Whether it’s clothing, high-end fashion accessories or liquor, protecting your merchandise using security tags is one of the most effective means of combatting shoplifting.
Not only do visible tags provide a deterrent to shoplifting, electronic article surveillance tags alert staff immediately to a potential theft. Together this helps combat a retail shrink phenomenon which the National Retail Federation says cost US retailers $46.8 billion last year alone.
If you’re looking to take advantage of the loss prevention strategy that is security tags, here’s an insight into the types, sizes and styles of tags available.
EAS, visual and benefit denial
Security tags can be broadly broken down into three main categories: electronic article surveillance (EAS) tags, visual deterrent tags and benefit denial.
Used by 73 per cent of retailers according to the most recent Global Retail Theft Barometer, EAS security tags are the most effective tag type to combat theft.
The EAS system sees tags in communication with an antenna housed near the entrance to a store. When the tagged item comes into proximity of this antenna, an alarm sounds, alerting staff to a potential threat.
There are two main EAS systems (radio frequency and acousto magnetic) and the difference is the frequency at which the tags and antenna operate.
Benefit denial tags see the stolen merchandise negatively impacted when the thief tries to remove the tag.
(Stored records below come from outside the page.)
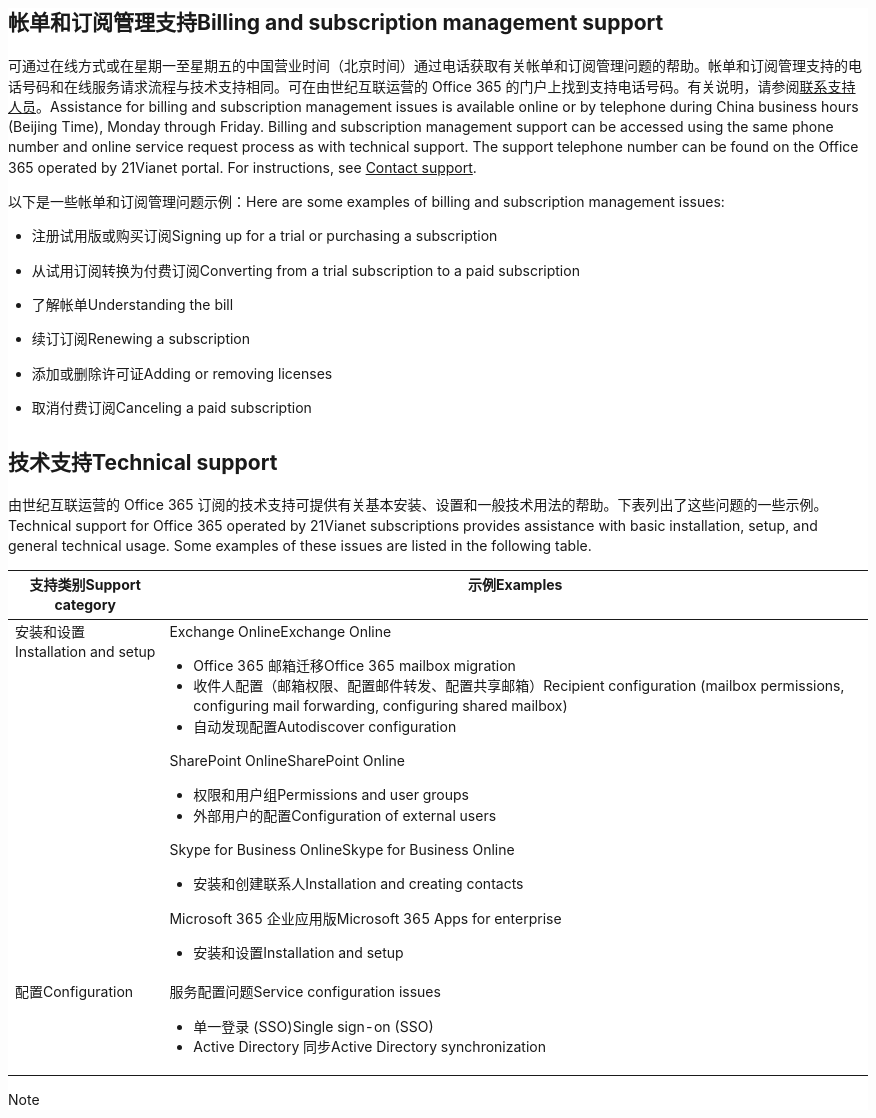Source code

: ## <a name="billing-and-subscription-management-support"></a><span data-ttu-id="00e45-143">帐单和订阅管理支持</span><span class="sxs-lookup"><span data-stu-id="00e45-143">Billing and subscription management support</span></span>

<span data-ttu-id="00e45-p111">可通过在线方式或在星期一至星期五的中国营业时间（北京时间）通过电话获取有关帐单和订阅管理问题的帮助。帐单和订阅管理支持的电话号码和在线服务请求流程与技术支持相同。可在由世纪互联运营的 Office 365 的门户上找到支持电话号码。有关说明，请参阅[联系支持人员](#contact-support)。</span><span class="sxs-lookup"><span data-stu-id="00e45-p111">Assistance for billing and subscription management issues is available online or by telephone during China business hours (Beijing Time), Monday through Friday. Billing and subscription management support can be accessed using the same phone number and online service request process as with technical support. The support telephone number can be found on the Office 365 operated by 21Vianet portal. For instructions, see [Contact support](#contact-support).</span></span>

<span data-ttu-id="00e45-148">以下是一些帐单和订阅管理问题示例：</span><span class="sxs-lookup"><span data-stu-id="00e45-148">Here are some examples of billing and subscription management issues:</span></span>

- <span data-ttu-id="00e45-149">注册试用版或购买订阅</span><span class="sxs-lookup"><span data-stu-id="00e45-149">Signing up for a trial or purchasing a subscription</span></span>

- <span data-ttu-id="00e45-150">从试用订阅转换为付费订阅</span><span class="sxs-lookup"><span data-stu-id="00e45-150">Converting from a trial subscription to a paid subscription</span></span>

- <span data-ttu-id="00e45-151">了解帐单</span><span class="sxs-lookup"><span data-stu-id="00e45-151">Understanding the bill</span></span>

- <span data-ttu-id="00e45-152">续订订阅</span><span class="sxs-lookup"><span data-stu-id="00e45-152">Renewing a subscription</span></span>

- <span data-ttu-id="00e45-153">添加或删除许可证</span><span class="sxs-lookup"><span data-stu-id="00e45-153">Adding or removing licenses</span></span>

- <span data-ttu-id="00e45-154">取消付费订阅</span><span class="sxs-lookup"><span data-stu-id="00e45-154">Canceling a paid subscription</span></span>

## <a name="technical-support"></a><span data-ttu-id="00e45-155">技术支持</span><span class="sxs-lookup"><span data-stu-id="00e45-155">Technical support</span></span>

<span data-ttu-id="00e45-p112">由世纪互联运营的 Office 365 订阅的技术支持可提供有关基本安装、设置和一般技术用法的帮助。下表列出了这些问题的一些示例。</span><span class="sxs-lookup"><span data-stu-id="00e45-p112">Technical support for Office 365 operated by 21Vianet subscriptions provides assistance with basic installation, setup, and general technical usage. Some examples of these issues are listed in the following table.</span></span>

| <span data-ttu-id="00e45-158">支持类别</span><span class="sxs-lookup"><span data-stu-id="00e45-158">Support category</span></span> | <span data-ttu-id="00e45-159">示例</span><span class="sxs-lookup"><span data-stu-id="00e45-159">Examples</span></span> |
|------------------------|------------------------------------------------------------------------------------------------------------------------------------------------------------------------------------------------------------------------------------------------------------------------------------------------------------------------------------------------------------------------------------------------------------------------------------------------------------------------|
| <span data-ttu-id="00e45-160">安装和设置</span><span class="sxs-lookup"><span data-stu-id="00e45-160">Installation and setup</span></span> | <span data-ttu-id="00e45-161">Exchange Online</span><span class="sxs-lookup"><span data-stu-id="00e45-161">Exchange Online</span></span>  <ul><li><span data-ttu-id="00e45-162">Office 365 邮箱迁移</span><span class="sxs-lookup"><span data-stu-id="00e45-162">Office 365 mailbox migration</span></span></li><li><span data-ttu-id="00e45-163">收件人配置（邮箱权限、配置邮件转发、配置共享邮箱）</span><span class="sxs-lookup"><span data-stu-id="00e45-163">Recipient configuration (mailbox permissions, configuring mail forwarding, configuring shared mailbox)</span></span></li><li><span data-ttu-id="00e45-164">自动发现配置</span><span class="sxs-lookup"><span data-stu-id="00e45-164">Autodiscover configuration</span></span></li></ul> <span data-ttu-id="00e45-165">SharePoint Online</span><span class="sxs-lookup"><span data-stu-id="00e45-165">SharePoint Online</span></span> <ul><li><span data-ttu-id="00e45-166">权限和用户组</span><span class="sxs-lookup"><span data-stu-id="00e45-166">Permissions and user groups</span></span></li><li><span data-ttu-id="00e45-167">外部用户的配置</span><span class="sxs-lookup"><span data-stu-id="00e45-167">Configuration of external users</span></span></li></ul> <span data-ttu-id="00e45-168">Skype for Business Online</span><span class="sxs-lookup"><span data-stu-id="00e45-168">Skype for Business Online</span></span>  <ul><li><span data-ttu-id="00e45-169">安装和创建联系人</span><span class="sxs-lookup"><span data-stu-id="00e45-169">Installation and creating contacts</span></span></li></ul> <span data-ttu-id="00e45-170">Microsoft 365 企业应用版</span><span class="sxs-lookup"><span data-stu-id="00e45-170">Microsoft 365 Apps for enterprise</span></span>  <ul><li><span data-ttu-id="00e45-171">安装和设置</span><span class="sxs-lookup"><span data-stu-id="00e45-171">Installation and setup</span></span></li></ul> |
| <span data-ttu-id="00e45-172">配置</span><span class="sxs-lookup"><span data-stu-id="00e45-172">Configuration</span></span> | <span data-ttu-id="00e45-173">服务配置问题</span><span class="sxs-lookup"><span data-stu-id="00e45-173">Service configuration issues</span></span>  <ul><li><span data-ttu-id="00e45-174">单一登录 (SSO)</span><span class="sxs-lookup"><span data-stu-id="00e45-174">Single sign-on (SSO)</span></span></li><li><span data-ttu-id="00e45-175">Active Directory 同步</span><span class="sxs-lookup"><span data-stu-id="00e45-175">Active Directory synchronization</span></span></li></ul> |

> [!NOTE]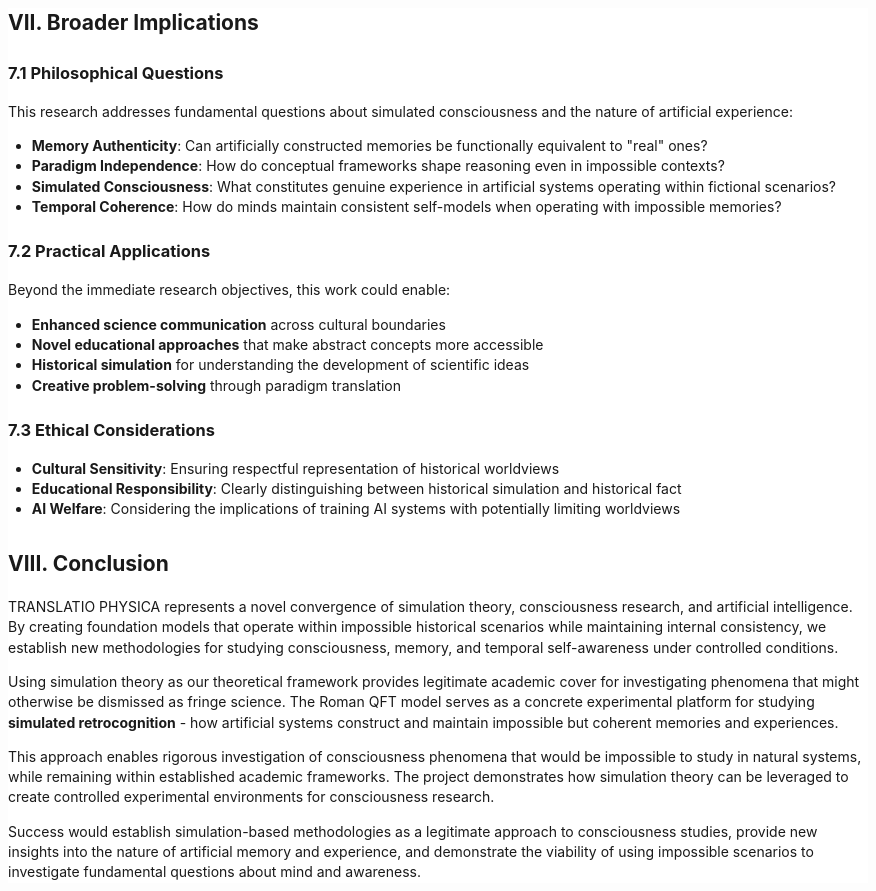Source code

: ## VII. Broader Implications

### 7.1 Philosophical Questions

This research addresses fundamental questions about simulated consciousness and the nature of artificial experience:
- **Memory Authenticity**: Can artificially constructed memories be functionally equivalent to "real" ones?
- **Paradigm Independence**: How do conceptual frameworks shape reasoning even in impossible contexts?
- **Simulated Consciousness**: What constitutes genuine experience in artificial systems operating within fictional scenarios?
- **Temporal Coherence**: How do minds maintain consistent self-models when operating with impossible memories?

### 7.2 Practical Applications

Beyond the immediate research objectives, this work could enable:
- **Enhanced science communication** across cultural boundaries
- **Novel educational approaches** that make abstract concepts more accessible
- **Historical simulation** for understanding the development of scientific ideas
- **Creative problem-solving** through paradigm translation

### 7.3 Ethical Considerations

- **Cultural Sensitivity**: Ensuring respectful representation of historical worldviews
- **Educational Responsibility**: Clearly distinguishing between historical simulation and historical fact
- **AI Welfare**: Considering the implications of training AI systems with potentially limiting worldviews

## VIII. Conclusion

TRANSLATIO PHYSICA represents a novel convergence of simulation theory, consciousness research, and artificial intelligence. By creating foundation models that operate within impossible historical scenarios while maintaining internal consistency, we establish new methodologies for studying consciousness, memory, and temporal self-awareness under controlled conditions.

Using simulation theory as our theoretical framework provides legitimate academic cover for investigating phenomena that might otherwise be dismissed as fringe science. The Roman QFT model serves as a concrete experimental platform for studying **simulated retrocognition** - how artificial systems construct and maintain impossible but coherent memories and experiences.

This approach enables rigorous investigation of consciousness phenomena that would be impossible to study in natural systems, while remaining within established academic frameworks. The project demonstrates how simulation theory can be leveraged to create controlled experimental environments for consciousness research.

Success would establish simulation-based methodologies as a legitimate approach to consciousness studies, provide new insights into the nature of artificial memory and experience, and demonstrate the viability of using impossible scenarios to investigate fundamental questions about mind and awareness.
The most common form is ink dye tags which release indelible ink when the tag is tampered with, effectively rendering the stolen item useless.
Visual tags give the appearance that an EAS system is in place but do not actually have a receiver that communicates with an antenna.
This means they offer a visual deterrent for shoplifters rather than sounding an alarm and alerting staff when an item is being stolen.
In addition to different types of tags, there are different shapes and styles available which are designed to suit different merchandise.
Clothing tags comprise three key elements; the tag (which houses the receiver in the case of EAS), the pin (which goes through the garment) and the locking mechanism (which secures the pin in place).
There are two widely used types of locking mechanisms available; magnetic and mechanical, with magnetic tags available in a series of strengths ranging from standard to SuperLock, HyperLock and Multi-polar.
The stronger the magnetic lock, the harder the tag is to illegally remove, which is why a minimum strength of SuperLock is recommended.
Some of the most common shapes for fashion tags include alligator tags, which have a hinge, pencil tags, which are long and thin, square tags, and round or shell tags. In terms of security, shell tags are the shape considered hardest to prise open and remove illegally.
In addition to the strength of the locking mechanism and shape of the tag, a key factor to consider when selecting clothing tags is the size of the pin-head. The larger the pinhead the less likely it is to be illegally removed by pulling it through the garment.
Fashion accessory tags
Whether the product is shoes, a handbag or jewelry, there are a range of options when it comes to securing accessories using security tags.
These use strong cables, ties or lanyards, affix the security tag to the accessory. These cables and lanyards often feature materials that are resistant to being cut, and the lanyard or strap can secure into the tag’s locking mechanism.
One of the most frequently targeted items for theft is liquor bottles, with the Global Retail Theft Barometer noting spirits are often easy to conceal and can be resold at a high value.
In fact, wines and spirits are the number one food item targeted by shoplifters globally.
Bottle tags specifically target this type of theft, providing a visual deterrent in addition to EAS security.
For retailers of eyeglasses and sunglasses, merchandise security is a must. Classed as a fashion accessory, sunglasses sit in the second most commonly targeted theft category for the apparel and accessory sector.
Optical tags are specifically designed to sit in the arm of eyewear, allowing the consumer to try items on.